Question

The line passing through point of intersection of \(3x + 4y = 1\) and \(4x + 3y = 1\) intersects axes at P and Q, then locus of midpoint of PQ is

• A. \(\frac{1}{x} + \frac{1}{y} = 14\)
• B. \(\frac{3}{x} + \frac{4}{y} = 14\)
• C. \(\frac{4}{x} + \frac{3}{y} = 14\)
• D. \(x + y = 14\)

Answer 1

The Correct Option is A

Step 1: Understanding the Concept:
First, find the point of intersection of the two given lines. Any line passing through this point can be represented in the intercept form \(\frac{x}{a} + \frac{y}{b} = 1\). The midpoint of the intercepts \(P(a,0)\) and \(Q(0,b)\) is \((h, k) = (a/2, b/2)\). We then find the relationship between \(h\) and \(k\).

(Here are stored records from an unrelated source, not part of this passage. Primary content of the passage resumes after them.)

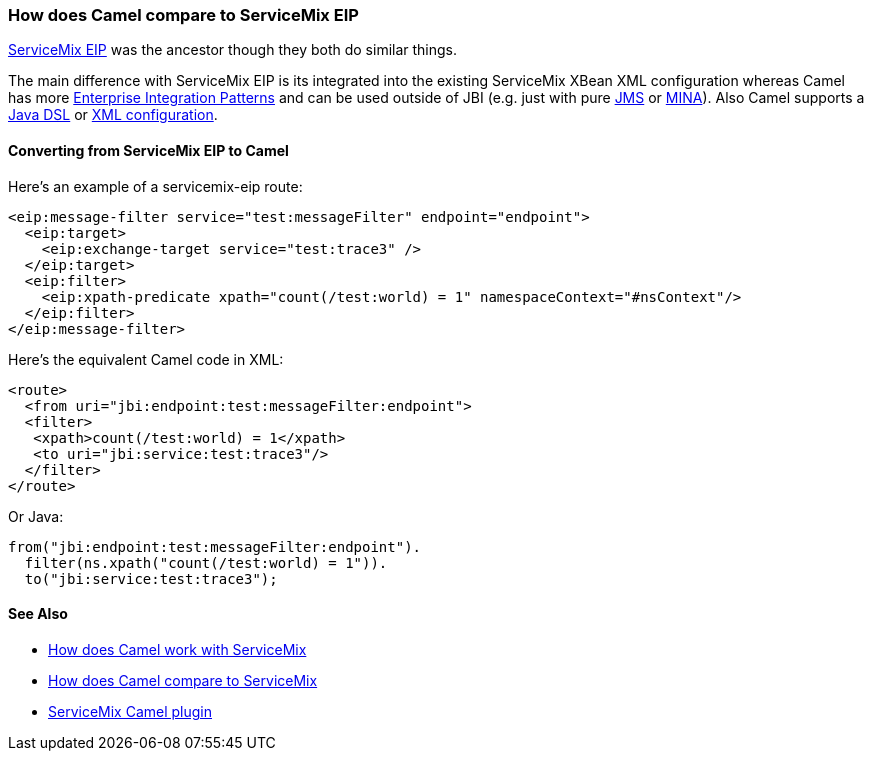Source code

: [[HowdoesCamelcomparetoServiceMixEIP-HowdoesCamelcomparetoServiceMixEIP]]
=== How does Camel compare to ServiceMix EIP

http://servicemix.apache.org/servicemix-eip.html[ServiceMix EIP] was the
ancestor though they both do similar things.

The main difference with ServiceMix EIP is its integrated into the
existing ServiceMix XBean XML configuration whereas Camel has more
link:../enterprise-integration-patterns.adoc[Enterprise Integration
Patterns] and can be used outside of JBI (e.g. just with pure
<<jms-component,JMS>> or <<mina-component,MINA>>). Also Camel supports a
link:../dsl.adoc[Java DSL] or link:../spring.adoc[XML configuration].

[[HowdoesCamelcomparetoServiceMixEIP-ConvertingfromServiceMixEIPtoCamel]]
==== Converting from ServiceMix EIP to Camel

Here's an example of a servicemix-eip route:

[source,xml]
----
<eip:message-filter service="test:messageFilter" endpoint="endpoint">
  <eip:target>
    <eip:exchange-target service="test:trace3" />
  </eip:target>
  <eip:filter>
    <eip:xpath-predicate xpath="count(/test:world) = 1" namespaceContext="#nsContext"/>
  </eip:filter>
</eip:message-filter>
----

Here's the equivalent Camel code in XML:

[source,xml]
----
<route>
  <from uri="jbi:endpoint:test:messageFilter:endpoint">
  <filter>
   <xpath>count(/test:world) = 1</xpath>
   <to uri="jbi:service:test:trace3"/>
  </filter>
</route>
----

Or Java:

[source,java]
----
from("jbi:endpoint:test:messageFilter:endpoint").
  filter(ns.xpath("count(/test:world) = 1")).
  to("jbi:service:test:trace3");
----

[[HowdoesCamelcomparetoServiceMixEIP-SeeAlso]]
==== See Also

* link:how-does-camel-work-with-servicemix.adoc[How does Camel work with
ServiceMix]
* link:how-does-camel-compare-to-servicemix.adoc[How does Camel compare
to ServiceMix]
* http://incubator.apache.org/servicemix/servicemix-camel.html[ServiceMix
Camel plugin]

Step 2: Key Formula or Approach:
1. Solve \(3x + 4y = 1\) and \(4x + 3y = 1\). By symmetry or subtraction: \(x - y = 0 \implies x = y\). Substitute into the first: \(7x = 1 \implies x = 1/7, y = 1/7\). The intersection point is \((1/7, 1/7)\). 2. Line through \((1/7, 1/7)\) in intercept form: \(\frac{1/7}{a} + \frac{1/7}{b} = 1\).

Step 3: Detailed Explanation:
1. From the intercept form equation: \[ \frac{1}{7a} + \frac{1}{7b} = 1 \implies \frac{1}{a} + \frac{1}{b} = 7 \] 2. Let the midpoint of \(PQ\) be \((x, y)\). Then \(a = 2x\) and \(b = 2y\). 3. Substitute these into the equation: \[ \frac{1}{2x} + \frac{1}{2y} = 7 \] 4. Multiply by 2: \[ \frac{1}{x} + \frac{1}{y} = 14 \]

Step 4: Final Answer:
The locus of the midpoint is \(\frac{1}{x} + \frac{1}{y} = 14\).